- **WHAT TO WORK ON**: Reproduce the following records line for line, keeping every character and line break unchanged.

- **WORKING DATA**:

- - - -

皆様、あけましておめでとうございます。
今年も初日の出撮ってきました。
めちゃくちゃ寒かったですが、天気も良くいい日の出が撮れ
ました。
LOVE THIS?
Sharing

- - - -

- **ANSWER BOX**:
皆様、あけましておめでとうございます。
今年も初日の出撮ってきました。
めちゃくちゃ寒かったですが、天気も良くいい日の出が撮れ
ました。
LOVE THIS?
Sharing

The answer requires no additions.